Ibu menangis tersedu-sedu. Hatinya begitu tersayat atas ucapan sang putra. "Lalu, bagaimana dengan ibu?" tanyanya lirih sembari berusaha menggapai ujung meja di dekatnya, ia membutuhkan tumpuan untuk tubuhnya yang mendadak lemas. "Ibu juga punya harapan agar hidupmu lebih terarah, Jan. Bagaimana dengan itu? Harapan ibu begitu sederhana, tetapi sepertinya kamu sulit sekali mewujudkannya, Jan."
Jan terdiam, dia melihat ke bawah dengan tatapan kosong, sedangkan Anom yang sejak tadi terdiam, kini menghampiri ibunya Jan. Dia memegang kedua bahu ibu susunya itu dari samping, berniat memapahnya masuk ke kamar. "Bi, masuk ke kamar dulu, ya. Tenangkan diri, Bibi. Biar Jan, Anom saja yang urus."

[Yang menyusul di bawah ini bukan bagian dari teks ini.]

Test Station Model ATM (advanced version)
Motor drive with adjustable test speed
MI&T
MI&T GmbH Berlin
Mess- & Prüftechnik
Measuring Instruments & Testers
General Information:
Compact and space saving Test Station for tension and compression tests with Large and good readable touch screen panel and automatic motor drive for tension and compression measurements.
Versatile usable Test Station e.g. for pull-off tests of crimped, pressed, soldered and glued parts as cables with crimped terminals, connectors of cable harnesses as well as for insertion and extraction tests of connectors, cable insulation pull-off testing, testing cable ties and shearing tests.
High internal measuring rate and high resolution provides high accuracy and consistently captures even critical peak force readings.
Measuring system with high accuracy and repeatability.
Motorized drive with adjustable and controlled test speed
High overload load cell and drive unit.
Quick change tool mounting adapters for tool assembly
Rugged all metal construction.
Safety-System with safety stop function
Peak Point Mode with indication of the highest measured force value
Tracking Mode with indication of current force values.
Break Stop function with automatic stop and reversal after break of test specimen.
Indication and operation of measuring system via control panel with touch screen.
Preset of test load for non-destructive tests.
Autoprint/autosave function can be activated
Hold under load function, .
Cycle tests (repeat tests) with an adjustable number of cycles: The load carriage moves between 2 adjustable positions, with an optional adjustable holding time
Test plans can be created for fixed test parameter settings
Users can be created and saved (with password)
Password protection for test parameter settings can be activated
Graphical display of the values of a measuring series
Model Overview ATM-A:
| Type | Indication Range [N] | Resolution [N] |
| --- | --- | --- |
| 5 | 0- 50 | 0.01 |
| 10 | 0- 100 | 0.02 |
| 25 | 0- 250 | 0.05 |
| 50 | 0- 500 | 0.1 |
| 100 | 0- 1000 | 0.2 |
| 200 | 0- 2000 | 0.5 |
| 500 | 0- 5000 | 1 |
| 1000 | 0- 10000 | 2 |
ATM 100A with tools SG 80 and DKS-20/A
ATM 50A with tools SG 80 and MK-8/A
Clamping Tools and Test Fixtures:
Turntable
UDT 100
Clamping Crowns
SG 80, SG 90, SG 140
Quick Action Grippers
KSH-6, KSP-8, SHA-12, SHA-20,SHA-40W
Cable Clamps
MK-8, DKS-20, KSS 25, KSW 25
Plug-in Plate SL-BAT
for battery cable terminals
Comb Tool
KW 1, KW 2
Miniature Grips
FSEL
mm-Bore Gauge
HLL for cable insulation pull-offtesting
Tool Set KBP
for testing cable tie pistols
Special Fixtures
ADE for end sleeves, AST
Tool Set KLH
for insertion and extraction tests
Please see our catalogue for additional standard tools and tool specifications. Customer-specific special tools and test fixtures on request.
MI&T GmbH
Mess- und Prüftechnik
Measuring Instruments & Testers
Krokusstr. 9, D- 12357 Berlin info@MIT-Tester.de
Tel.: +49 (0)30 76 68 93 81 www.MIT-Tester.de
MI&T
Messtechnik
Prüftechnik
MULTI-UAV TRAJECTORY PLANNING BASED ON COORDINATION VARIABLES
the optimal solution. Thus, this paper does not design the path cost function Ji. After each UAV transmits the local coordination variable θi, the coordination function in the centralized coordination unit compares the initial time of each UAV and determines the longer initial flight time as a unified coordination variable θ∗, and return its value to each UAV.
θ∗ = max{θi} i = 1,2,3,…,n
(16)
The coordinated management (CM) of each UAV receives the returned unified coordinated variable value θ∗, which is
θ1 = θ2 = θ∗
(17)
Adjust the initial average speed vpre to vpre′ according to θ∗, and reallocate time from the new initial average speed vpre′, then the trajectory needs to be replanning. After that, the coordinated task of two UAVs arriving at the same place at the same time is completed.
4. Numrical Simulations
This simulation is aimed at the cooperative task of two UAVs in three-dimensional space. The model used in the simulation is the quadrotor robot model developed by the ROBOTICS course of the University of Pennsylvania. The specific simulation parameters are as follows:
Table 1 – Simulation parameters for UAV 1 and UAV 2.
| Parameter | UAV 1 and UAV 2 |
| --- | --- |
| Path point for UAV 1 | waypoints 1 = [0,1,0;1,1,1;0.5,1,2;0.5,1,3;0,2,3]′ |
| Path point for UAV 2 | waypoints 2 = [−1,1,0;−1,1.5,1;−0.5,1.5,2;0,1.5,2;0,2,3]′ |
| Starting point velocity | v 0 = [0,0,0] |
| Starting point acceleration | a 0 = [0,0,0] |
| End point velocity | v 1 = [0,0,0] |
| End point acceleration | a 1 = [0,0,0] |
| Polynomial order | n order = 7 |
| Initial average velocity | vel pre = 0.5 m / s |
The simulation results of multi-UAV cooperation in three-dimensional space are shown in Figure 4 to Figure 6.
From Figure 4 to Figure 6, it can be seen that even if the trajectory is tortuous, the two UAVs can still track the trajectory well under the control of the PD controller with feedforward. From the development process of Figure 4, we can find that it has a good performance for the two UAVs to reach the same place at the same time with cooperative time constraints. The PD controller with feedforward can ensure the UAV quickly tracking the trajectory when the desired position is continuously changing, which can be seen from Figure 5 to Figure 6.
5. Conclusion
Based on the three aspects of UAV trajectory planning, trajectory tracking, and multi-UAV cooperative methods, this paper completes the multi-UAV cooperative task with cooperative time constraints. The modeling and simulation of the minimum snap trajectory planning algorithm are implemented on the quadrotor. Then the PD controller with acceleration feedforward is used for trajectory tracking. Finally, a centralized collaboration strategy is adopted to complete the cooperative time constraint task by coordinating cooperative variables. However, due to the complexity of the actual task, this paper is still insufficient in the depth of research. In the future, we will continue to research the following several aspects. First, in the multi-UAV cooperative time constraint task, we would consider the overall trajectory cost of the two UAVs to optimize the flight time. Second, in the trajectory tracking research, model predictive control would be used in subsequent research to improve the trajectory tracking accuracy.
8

Ibu sama sekali tidak menanggapi Anom. Dia justru mendekati sang putra. "Ibu tidak suka mimpi kalian, Jan," katanya penuh penekanan. "Ibu meninggalkan bapak karena mimpinya itu, sekarang giliranmu. Ibu akan pergi meninggalkanmu. Jangan menyesalinya." Tubuhnya sampai bergetar setelah mengatakan hal itu.
Bukannya merasa takut, Jan justru menantang sang ibu. "Bukan ibu yang akan meninggalkan aku, tetapi aku sendiri yang akan pergi dari sini." Jan dengan penuh amarah beranjak pergi keluar rumah, meninggalkan ibu yang kecewa terhadapnya.
Ibu sama sekali tidak menahan kepergian Jan. Dia membiarkan sang putra mengikuti hawa nafsunya. Berharap setelah itu Jan sadar dan kembali ke rumah. Dia yakin putranya itu akan kembali setelah amarahnya mereda. Namun, kemudian hal aneh terjadi pada tubuhnya yang semakin bergetar hebat. Dia tidak dapat mengendalikan tubuh yang terasa sakit dan lemas, ditambah pandangannya yang jadi buram. Perlahan dirinya pun tumbang dalam keadaan tubuh yang kejang-kejang.
"Bibi!" teriak Anom, sontak ia jadi panik dan segera menghampiri ibunya Jan. Dia pun sedikit memberi pertolongan pertama pada ibunya Jan yang semakin mengejang. Tangan Anom yang gemetar pun berusaha menghubungi pihak terkait untuk meminta pertolongan dan segera membawanya ke rumah sakit.
_________________________________Nggak jelas, kurang puas sama part ini, nanti direvisi lagi.😭 Tanganku udah sakit banget. Did you know 'leleus meuyeu'? Nah, tanganku lagi begitu teman-teman. 😞💗
KAMU SEDANG MEMBACA
Pigura
General Fiction[Novelet] Lukisan-lukisan indah milik Jan sama sekali tidak menarik perhatian dunia. Seolah-olah kegagalan adalah gelar yang pantas untuk disematkan pada mimpinya. Padahal, demi mimpinya itu Jan harus mengorbankan perihal-perihal kecil yang penting...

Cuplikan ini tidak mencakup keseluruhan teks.